En route to school, my teenage daughter dithered in the back of the car about which pair of sweatpants to wear for mufty day. While she stayed in the back, she still had the opportunity to change them.

"Why don't you come up and join me in the front, darling?" I enquired.

"Because if I come up front I have to commit to these pants."

Was there ever a sentence in the human language to more perfectly sum up the angst of a teenage girl? We cried with laughter.

It made me think how often I'm tempted to lurk in the back. I feel I can hide and watch everyone else from back there. I can watch what they're doing.

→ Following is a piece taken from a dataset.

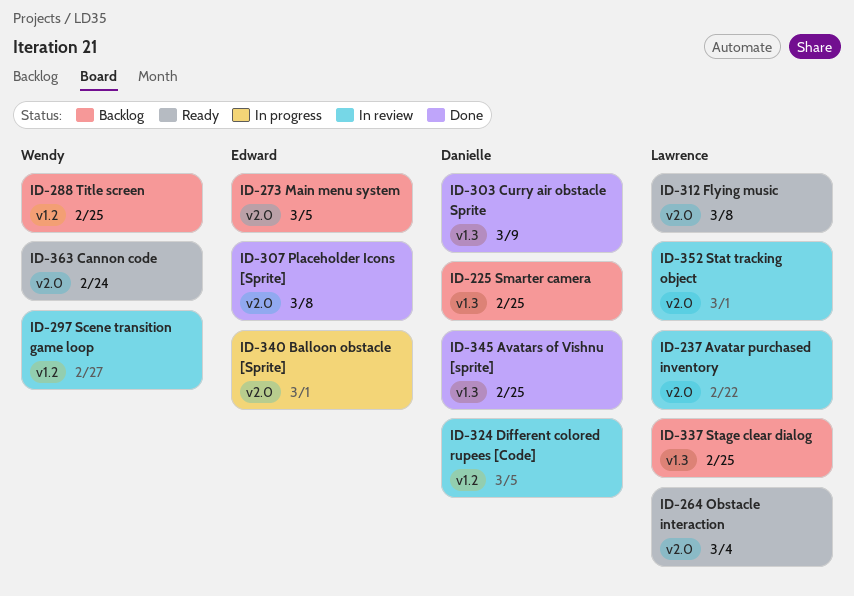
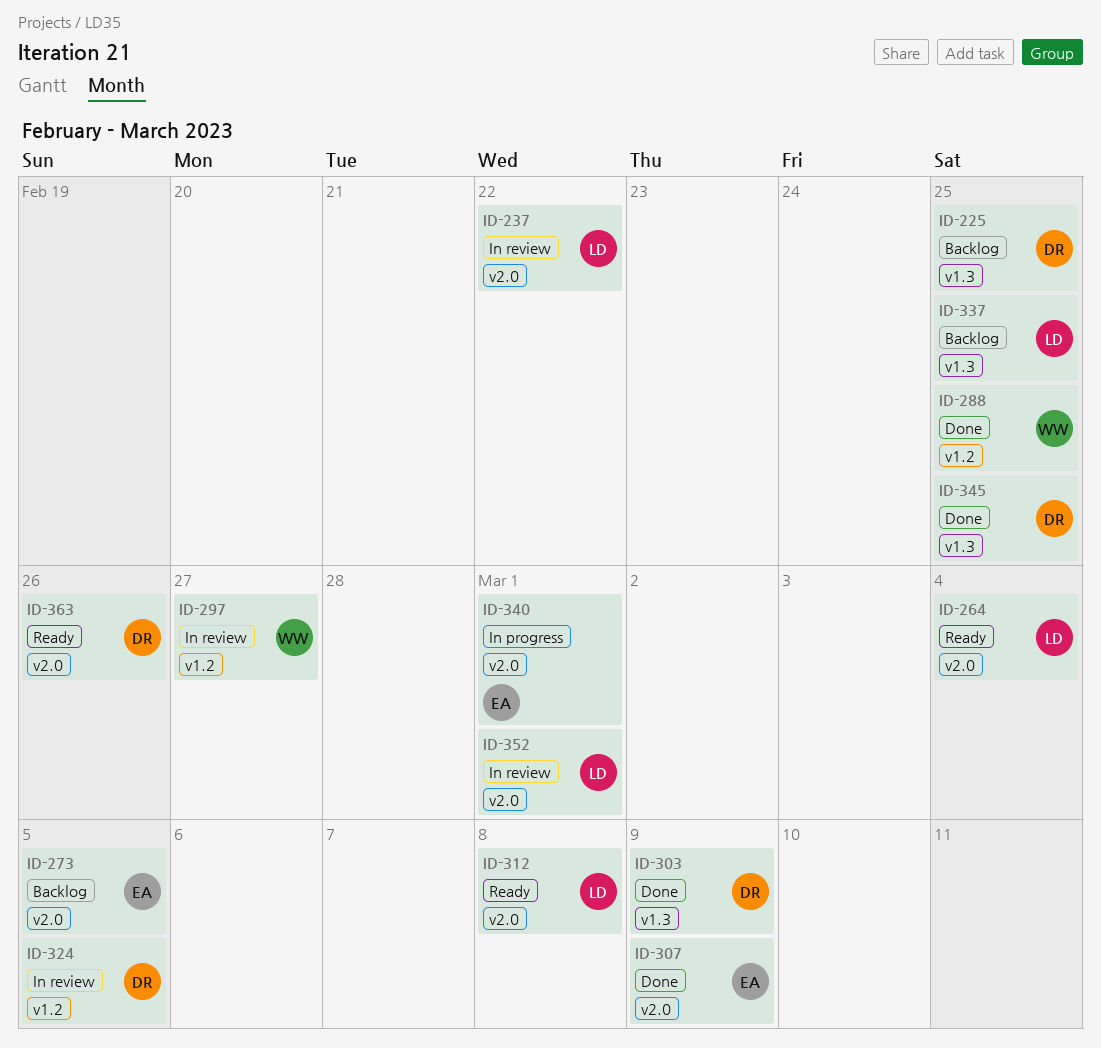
ID-288, status: Backlog -> Done
ID-307, due: Mar 8 -> Mar 9
ID-363, owner: Wendy -> Danielle
ID-363, due: Feb 24 -> Feb 26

"Ohh I wish I was more like them..."

"I wish my life was like that..."

"I can't do [...]..."

Rosy spectacles are permanently worn in the back, have you noticed that? I can choose to see only what I want to see. Awards shows? Perfect lives. Success? Easy stories. Courage? Extraordinary strength. I know this is hugely unlikely, but I can indulge in miserable comparison at will.

If I sit in the back at church, the same thing happens. I can't concentrate, I just start observing everyone else.

Why do I do it? Because, for a moment or so, it staves off the necessity of committing to my own life. Of grappling with what actually is. It's a sort of lazy daydream where I put myself in "pause" mode. As if by staying in the back and watching I can fool myself that I'm not wasting time. Or that by swiping through the lives of others, I am not simply distracting myself from the responsibilities and opportunities of my own.

I am behaving as if life is not short. That my time is not now. When it is.

Everyday God invites me as I invited my daughter:

"Hey Josie! Why don't you come up and join me in the front?"

When I sit in the front of my life, I can only see the view God has placed in front of me. Up close and personal.

And I've always got something

To take hold of

To do

To give back

To aspire to

"So what are you thinking?!" I will remind myself. "You don't have time to sit around and assess everyone else for a living! Time is too precious and life is too short!"

Sitting in the front with the Lord beside me, I can take off my rosy spectacles to see things as they actually are. And I see again how amazing it all is.

How fleeting.

How extraordinary.

That I should have been given this life of my own.